Saved data entries:
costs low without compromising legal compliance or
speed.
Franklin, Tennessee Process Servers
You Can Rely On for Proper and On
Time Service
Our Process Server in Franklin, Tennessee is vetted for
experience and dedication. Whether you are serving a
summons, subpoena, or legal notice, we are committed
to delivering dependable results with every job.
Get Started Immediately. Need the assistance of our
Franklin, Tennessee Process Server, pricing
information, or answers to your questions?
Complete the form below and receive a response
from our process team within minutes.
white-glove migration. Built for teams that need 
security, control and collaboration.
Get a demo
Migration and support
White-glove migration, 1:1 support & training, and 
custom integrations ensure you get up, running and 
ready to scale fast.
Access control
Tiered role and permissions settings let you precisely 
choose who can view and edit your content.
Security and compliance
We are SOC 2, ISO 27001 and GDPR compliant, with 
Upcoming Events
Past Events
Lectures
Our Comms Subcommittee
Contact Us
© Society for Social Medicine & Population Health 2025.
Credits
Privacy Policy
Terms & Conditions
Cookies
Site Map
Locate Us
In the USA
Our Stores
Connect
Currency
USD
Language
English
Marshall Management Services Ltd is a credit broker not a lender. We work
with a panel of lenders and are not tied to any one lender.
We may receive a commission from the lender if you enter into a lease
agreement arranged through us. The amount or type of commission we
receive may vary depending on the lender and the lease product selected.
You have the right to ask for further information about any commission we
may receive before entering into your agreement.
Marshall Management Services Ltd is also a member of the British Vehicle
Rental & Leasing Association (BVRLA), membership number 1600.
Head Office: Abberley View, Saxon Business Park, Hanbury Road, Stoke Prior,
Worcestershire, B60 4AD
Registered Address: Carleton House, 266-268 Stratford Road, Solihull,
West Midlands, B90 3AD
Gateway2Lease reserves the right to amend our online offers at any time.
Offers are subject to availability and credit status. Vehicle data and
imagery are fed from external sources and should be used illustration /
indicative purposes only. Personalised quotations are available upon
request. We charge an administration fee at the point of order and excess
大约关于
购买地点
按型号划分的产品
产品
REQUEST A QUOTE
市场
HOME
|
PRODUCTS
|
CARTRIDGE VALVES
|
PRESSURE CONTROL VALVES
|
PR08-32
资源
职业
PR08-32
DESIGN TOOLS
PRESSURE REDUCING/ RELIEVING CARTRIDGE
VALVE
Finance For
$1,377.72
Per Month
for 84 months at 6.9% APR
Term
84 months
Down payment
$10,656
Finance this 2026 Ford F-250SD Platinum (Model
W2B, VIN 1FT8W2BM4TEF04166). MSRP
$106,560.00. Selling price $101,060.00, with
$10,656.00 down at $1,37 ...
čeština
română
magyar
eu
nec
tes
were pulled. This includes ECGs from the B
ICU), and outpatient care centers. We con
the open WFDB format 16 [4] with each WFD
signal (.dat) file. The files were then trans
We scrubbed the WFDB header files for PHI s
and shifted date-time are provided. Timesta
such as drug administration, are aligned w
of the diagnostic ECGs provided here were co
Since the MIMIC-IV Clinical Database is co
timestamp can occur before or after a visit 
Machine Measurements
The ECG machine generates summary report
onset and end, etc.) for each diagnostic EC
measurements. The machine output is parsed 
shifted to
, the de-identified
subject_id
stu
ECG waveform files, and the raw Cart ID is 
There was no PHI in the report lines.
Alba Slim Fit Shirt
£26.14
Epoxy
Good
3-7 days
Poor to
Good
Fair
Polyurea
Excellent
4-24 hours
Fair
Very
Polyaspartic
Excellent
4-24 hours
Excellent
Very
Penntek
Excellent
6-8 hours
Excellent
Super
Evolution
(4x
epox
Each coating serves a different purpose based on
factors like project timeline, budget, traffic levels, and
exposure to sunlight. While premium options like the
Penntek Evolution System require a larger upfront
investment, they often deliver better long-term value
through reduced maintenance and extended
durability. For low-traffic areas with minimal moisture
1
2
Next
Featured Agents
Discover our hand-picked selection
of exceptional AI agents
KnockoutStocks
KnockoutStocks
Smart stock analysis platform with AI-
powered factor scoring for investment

Exercise objective:
Transcribe the data verbatim, from the very first line through the line containing "experience and dedication.", including both of those lines.

Answer space:
costs low without compromising legal compliance or
speed.
Franklin, Tennessee Process Servers
You Can Rely On for Proper and On
Time Service
Our Process Server in Franklin, Tennessee is vetted for
experience and dedication. Whether you are serving a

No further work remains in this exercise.